Sept 14 (Reuters) - Yeshiva University cannot bar a LGBT student club after the U.S. Supreme Court on Wednesday refused to block a judge's ruling ordering the Jewish school in New York City to officially recognize the group.

The justices, in a 5-4 decision, declined to put on hold a state court ruling that a city anti-discrimination law required Yeshiva University to recognize Y.U. Pride Alliance as a student club while the school pursues an appeal in a lower court.

The decision appeared to direct the case back to the state court system. "The application is denied because it appears that applicants have at least two further avenues for expedited or interim state court relief," the decision said.

Conservative Justices Samuel Alito, Clarence Thomas, Neil Gorsuch and Amy Coney Barrett dissented. Liberal Justice Sonia Sotomayor had temporarily blocked the judge's order last Friday while the justices considered the university's request. read more

Eric Baxter, a lawyer with the Becket Fund for Religious Liberty conservative legal group representing the school, emphasized that if the state courts do not provide relief, "they can return to the Supreme Court to seek its protection again. We will follow the court's instruction."

Katie Rosenfeld, a lawyer for Y.U. Pride Alliance, called the decision a "victory for Yeshiva University students who are simply seeking basic rights that are uncontested at peer universities."

"At the end of the day, Yeshiva University students will have a club for peer support this year, and the sky is not going to fall down," Rosenfeld added.

▸ Record set:
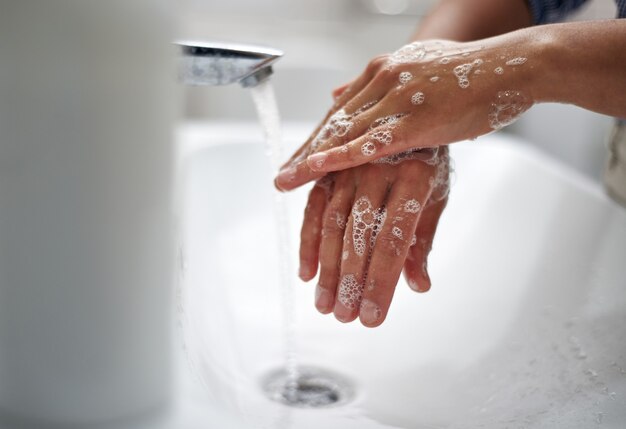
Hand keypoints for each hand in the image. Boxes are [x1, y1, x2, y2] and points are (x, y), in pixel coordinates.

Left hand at [276, 39, 532, 190]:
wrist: (511, 67)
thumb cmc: (470, 74)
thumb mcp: (416, 71)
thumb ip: (376, 84)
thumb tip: (337, 92)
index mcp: (382, 71)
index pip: (338, 110)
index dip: (315, 138)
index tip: (296, 159)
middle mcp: (382, 81)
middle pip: (333, 124)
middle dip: (304, 154)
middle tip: (281, 176)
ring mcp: (396, 100)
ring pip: (343, 134)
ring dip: (311, 161)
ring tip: (286, 182)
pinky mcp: (416, 121)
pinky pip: (370, 143)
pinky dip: (340, 157)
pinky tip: (316, 170)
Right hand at [298, 147, 449, 326]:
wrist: (410, 109)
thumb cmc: (428, 160)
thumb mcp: (434, 197)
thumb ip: (421, 242)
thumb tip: (418, 286)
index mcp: (415, 177)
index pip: (393, 240)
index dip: (380, 281)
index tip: (372, 317)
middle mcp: (379, 169)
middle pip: (359, 235)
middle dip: (350, 281)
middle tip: (344, 316)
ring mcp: (350, 165)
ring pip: (333, 224)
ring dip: (326, 269)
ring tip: (325, 305)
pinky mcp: (328, 166)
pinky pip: (314, 206)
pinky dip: (308, 241)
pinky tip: (307, 273)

▸ Task set:
**A)** List every Supreme Court justice named in the Yeshiva University article.
**B)** Pick up the Yeshiva University article after its last sentence and keep writing it.

▸ Answers for the tasks:
**A)** Samuel Alito, Clarence Thomas, Neil Gorsuch, Amy Coney Barrett, Sonia Sotomayor

**B)**
The group formed unofficially in 2018 but Yeshiva determined that granting it official status would be "inconsistent with the school's Torah values and the religious environment it seeks to maintain."

The dispute hinges in part on whether Yeshiva is a "religious corporation" and therefore exempt from the New York City Human Rights Law, which bans discrimination by a place or provider of public accommodation.

New York state judge Lynn Kotler in June determined that the school's primary purpose is education, not religious worship, and it is subject to anti-discrimination law. Kotler also rejected the university's argument that forcing it to recognize the club would violate its religious freedom protected under the U.S. Constitution's First Amendment.

In his dissent on Wednesday, Alito wrote, "The First Amendment guarantees the right to the free exercise of religion, and if that provision means anything, it prohibits a state from enforcing its own preferred interpretation of Holy Scripture. Yet that is exactly what New York has done in this case, and it is disappointing that a majority of this court refuses to provide relief."

After higher state courts in August refused to stay the judge's ruling, Yeshiva turned to the U.S. Supreme Court.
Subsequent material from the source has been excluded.